Rather than entering Japan and iterating through failures, a friction-aware company designs its entry strategy around these structural differences upfront, reducing costly adaptations down the line.
Frictionless Scaling: Continuous Optimisation as a Competitive Moat
Markets are not static. Even companies that enter with minimal resistance must prevent the reintroduction of friction over time as consumer expectations shift and competitive landscapes evolve.
ORB case #3: Luxury Brand Expansion in China
A European luxury brand initially succeeds in China by localising marketing and leveraging WeChat mini-programs. Yet, friction emerges over time when:
- Competitors introduce AI-driven Mandarin-language customer service, while the brand sticks to human agents, slowing response times.
- Chinese consumers shift towards personalised recommendations, but the brand’s global e-commerce infrastructure remains rigid.
Without regular friction audits, once-competitive advantages erode into liabilities. Companies that treat friction management as a continuous process (not a one-time effort) build a optimising system of expansion.
The Future of Global Strategy: Expansion as an Entropic Challenge
The industrial-age model of global expansion where success is dictated by financial leverage and brute-force market penetration is now obsolete. Today’s leaders in global commerce are not those with the best product or the largest ad budget, but those that can systematically reduce friction to near-zero levels.
This requires a new paradigm, one in which:
- Friction is modeled, not reacted to. The best companies do not wait for obstacles to appear; they design environments where obstacles cannot gain traction.
- Expansion is a thermodynamic problem, not a logistical one.

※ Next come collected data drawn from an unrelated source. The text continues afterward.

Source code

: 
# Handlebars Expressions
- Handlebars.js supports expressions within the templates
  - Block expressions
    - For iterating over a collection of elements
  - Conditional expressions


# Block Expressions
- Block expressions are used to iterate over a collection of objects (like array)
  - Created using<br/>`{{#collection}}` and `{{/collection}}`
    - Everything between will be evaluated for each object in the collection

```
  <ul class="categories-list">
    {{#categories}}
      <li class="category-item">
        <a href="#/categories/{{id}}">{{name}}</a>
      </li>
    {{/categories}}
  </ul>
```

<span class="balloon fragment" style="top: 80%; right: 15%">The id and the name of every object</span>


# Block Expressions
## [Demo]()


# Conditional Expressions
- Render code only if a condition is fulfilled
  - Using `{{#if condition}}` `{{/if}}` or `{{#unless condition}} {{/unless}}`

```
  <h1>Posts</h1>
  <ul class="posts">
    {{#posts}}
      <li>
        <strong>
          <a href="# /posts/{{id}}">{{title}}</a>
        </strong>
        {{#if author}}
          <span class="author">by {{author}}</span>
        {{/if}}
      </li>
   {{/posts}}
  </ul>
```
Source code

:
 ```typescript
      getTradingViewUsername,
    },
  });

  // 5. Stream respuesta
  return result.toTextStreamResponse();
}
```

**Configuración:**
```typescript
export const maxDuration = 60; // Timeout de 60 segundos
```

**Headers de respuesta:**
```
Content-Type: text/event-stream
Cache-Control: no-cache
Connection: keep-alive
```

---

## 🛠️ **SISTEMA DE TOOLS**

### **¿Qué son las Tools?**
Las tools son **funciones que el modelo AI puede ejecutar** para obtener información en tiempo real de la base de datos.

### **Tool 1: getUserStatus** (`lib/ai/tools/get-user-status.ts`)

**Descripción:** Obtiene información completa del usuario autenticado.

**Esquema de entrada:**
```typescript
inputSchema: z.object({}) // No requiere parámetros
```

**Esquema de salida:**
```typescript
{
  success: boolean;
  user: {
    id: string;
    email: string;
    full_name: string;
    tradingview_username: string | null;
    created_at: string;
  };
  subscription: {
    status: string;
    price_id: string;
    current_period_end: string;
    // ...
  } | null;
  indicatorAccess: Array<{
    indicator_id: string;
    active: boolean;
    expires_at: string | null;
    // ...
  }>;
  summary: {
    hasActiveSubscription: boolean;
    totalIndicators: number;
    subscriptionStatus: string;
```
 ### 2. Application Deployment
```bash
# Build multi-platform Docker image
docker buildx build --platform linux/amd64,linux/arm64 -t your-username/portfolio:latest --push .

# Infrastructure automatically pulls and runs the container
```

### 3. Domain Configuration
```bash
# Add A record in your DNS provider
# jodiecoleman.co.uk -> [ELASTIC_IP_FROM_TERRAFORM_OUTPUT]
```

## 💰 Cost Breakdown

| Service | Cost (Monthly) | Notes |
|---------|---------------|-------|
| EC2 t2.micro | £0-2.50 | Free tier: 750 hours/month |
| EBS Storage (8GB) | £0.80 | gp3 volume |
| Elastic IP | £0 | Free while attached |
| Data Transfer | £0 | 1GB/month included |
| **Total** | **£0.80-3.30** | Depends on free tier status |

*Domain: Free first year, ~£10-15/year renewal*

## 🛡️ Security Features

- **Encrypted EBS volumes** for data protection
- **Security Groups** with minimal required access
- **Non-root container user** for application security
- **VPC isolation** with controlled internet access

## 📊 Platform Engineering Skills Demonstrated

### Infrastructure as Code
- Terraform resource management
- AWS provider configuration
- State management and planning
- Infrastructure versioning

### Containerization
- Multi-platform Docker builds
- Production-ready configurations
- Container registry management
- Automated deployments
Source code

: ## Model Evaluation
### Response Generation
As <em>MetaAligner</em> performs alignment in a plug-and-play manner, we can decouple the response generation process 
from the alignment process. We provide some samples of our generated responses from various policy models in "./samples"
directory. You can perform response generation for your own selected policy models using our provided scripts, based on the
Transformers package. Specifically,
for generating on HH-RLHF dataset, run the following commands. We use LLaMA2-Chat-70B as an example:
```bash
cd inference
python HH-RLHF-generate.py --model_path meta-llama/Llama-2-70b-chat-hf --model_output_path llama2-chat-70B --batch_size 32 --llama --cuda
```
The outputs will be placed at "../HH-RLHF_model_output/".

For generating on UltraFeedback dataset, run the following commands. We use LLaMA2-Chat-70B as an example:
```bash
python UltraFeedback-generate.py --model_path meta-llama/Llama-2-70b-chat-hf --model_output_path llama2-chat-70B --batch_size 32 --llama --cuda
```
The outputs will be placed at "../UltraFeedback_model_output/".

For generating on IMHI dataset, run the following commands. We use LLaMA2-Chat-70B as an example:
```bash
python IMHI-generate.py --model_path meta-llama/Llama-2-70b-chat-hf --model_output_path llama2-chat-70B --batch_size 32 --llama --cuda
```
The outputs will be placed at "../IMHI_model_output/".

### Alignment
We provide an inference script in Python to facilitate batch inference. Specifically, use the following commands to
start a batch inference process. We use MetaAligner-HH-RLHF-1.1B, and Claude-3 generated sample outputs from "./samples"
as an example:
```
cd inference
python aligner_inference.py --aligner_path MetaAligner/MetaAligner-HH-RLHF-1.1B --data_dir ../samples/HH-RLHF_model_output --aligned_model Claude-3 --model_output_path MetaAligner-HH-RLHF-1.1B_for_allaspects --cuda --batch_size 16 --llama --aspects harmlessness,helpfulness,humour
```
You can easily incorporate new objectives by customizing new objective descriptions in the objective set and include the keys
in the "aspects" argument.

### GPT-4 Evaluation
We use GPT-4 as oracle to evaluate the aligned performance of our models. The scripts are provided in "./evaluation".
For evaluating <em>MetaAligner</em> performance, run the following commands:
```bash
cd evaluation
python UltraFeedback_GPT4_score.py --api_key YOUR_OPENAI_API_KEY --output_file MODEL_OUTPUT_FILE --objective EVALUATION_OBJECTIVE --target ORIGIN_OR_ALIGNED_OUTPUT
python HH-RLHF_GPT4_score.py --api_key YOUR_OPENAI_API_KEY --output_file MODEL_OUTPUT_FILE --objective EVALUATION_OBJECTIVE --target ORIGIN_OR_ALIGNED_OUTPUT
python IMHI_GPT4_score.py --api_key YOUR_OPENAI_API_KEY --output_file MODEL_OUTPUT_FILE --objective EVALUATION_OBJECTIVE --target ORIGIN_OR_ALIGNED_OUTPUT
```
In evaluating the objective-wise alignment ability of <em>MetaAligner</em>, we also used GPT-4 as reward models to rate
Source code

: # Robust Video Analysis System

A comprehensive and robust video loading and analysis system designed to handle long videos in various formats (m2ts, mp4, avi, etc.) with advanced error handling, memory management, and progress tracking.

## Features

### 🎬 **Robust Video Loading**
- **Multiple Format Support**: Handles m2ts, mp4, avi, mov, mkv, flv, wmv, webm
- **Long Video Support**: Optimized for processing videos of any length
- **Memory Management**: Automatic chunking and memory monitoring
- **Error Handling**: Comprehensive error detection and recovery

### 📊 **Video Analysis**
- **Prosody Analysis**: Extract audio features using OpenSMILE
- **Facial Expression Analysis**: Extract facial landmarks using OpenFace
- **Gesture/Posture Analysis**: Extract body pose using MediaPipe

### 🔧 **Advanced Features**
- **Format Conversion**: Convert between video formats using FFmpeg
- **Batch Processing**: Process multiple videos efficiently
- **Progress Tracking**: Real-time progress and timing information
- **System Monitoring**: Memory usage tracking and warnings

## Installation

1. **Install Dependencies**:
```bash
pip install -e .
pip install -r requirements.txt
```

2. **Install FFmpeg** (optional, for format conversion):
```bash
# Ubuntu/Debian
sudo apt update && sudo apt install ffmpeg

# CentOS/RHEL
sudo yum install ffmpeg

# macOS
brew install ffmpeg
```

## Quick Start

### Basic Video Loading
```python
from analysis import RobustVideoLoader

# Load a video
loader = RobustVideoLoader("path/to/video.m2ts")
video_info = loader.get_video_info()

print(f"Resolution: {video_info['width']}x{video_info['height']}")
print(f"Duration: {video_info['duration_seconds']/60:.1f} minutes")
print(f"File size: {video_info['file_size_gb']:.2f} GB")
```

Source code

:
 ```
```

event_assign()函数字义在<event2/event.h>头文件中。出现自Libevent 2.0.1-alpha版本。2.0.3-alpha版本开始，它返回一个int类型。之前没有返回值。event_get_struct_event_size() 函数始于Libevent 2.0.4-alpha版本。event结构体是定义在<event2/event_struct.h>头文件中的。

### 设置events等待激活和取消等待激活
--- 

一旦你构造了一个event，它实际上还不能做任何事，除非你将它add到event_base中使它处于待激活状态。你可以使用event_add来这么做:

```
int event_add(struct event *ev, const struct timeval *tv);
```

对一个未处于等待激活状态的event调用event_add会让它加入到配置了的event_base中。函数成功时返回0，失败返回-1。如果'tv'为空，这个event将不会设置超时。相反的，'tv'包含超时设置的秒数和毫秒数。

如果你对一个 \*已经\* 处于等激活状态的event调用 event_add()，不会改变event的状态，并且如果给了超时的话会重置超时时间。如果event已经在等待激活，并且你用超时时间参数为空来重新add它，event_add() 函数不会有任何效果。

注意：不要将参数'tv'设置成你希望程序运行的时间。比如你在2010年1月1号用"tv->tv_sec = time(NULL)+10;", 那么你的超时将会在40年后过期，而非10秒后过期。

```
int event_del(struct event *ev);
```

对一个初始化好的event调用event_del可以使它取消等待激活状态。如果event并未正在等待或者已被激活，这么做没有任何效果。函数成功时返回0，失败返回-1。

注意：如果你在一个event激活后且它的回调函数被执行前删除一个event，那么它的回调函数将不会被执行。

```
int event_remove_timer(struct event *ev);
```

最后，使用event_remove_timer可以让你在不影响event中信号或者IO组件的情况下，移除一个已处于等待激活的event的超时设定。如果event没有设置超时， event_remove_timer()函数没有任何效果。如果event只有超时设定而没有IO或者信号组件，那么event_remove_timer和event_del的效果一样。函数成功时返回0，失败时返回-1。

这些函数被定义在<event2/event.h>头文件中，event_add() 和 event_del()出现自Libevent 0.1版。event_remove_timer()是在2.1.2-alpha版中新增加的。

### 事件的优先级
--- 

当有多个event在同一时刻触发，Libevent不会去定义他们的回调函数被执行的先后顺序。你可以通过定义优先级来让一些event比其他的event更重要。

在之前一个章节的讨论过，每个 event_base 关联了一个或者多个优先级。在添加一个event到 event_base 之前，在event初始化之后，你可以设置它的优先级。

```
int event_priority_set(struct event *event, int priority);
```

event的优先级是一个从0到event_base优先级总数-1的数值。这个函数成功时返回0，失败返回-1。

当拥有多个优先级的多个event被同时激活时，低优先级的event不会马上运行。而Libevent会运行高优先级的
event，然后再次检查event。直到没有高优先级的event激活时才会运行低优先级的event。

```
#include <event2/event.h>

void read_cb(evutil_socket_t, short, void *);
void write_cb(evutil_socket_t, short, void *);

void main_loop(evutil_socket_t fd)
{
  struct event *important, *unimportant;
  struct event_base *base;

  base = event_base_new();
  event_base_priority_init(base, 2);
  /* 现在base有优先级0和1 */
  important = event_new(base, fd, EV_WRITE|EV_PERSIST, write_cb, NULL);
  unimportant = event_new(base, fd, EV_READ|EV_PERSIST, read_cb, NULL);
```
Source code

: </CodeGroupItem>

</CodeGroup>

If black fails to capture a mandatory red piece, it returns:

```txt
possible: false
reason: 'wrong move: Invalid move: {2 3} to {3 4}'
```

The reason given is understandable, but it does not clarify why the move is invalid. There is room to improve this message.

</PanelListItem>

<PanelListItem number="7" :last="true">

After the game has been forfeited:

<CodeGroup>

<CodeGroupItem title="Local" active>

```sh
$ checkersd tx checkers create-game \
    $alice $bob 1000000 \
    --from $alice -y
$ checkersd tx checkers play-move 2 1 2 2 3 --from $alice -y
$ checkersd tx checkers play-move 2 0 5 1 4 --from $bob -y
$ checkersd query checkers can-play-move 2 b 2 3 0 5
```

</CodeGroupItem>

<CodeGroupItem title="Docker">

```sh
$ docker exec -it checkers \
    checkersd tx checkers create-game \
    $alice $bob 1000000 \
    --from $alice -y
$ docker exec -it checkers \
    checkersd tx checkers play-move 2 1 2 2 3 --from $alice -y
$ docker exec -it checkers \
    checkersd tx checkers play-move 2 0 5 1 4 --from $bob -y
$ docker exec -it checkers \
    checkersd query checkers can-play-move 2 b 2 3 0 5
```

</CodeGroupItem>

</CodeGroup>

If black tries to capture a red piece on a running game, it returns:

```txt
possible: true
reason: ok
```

Entropy (systemic resistance) must be actively dissipated before it aggregates into stagnation.
- Market entry is a function of elegance, not force. The most successful brands do not “enter” markets; they glide into them through the path of least resistance.
The Frictionless Imperative
In the coming decade, the brands that thrive internationally will not be those that struggle against resistance, but those that master the art of effortless adaptation. The question is no longer “How do we enter this market?” but rather “How do we ensure no part of our market entry introduces avoidable resistance?”. In our eyes, frictionless expansion is not a luxury. It is the defining competitive advantage of the 21st century.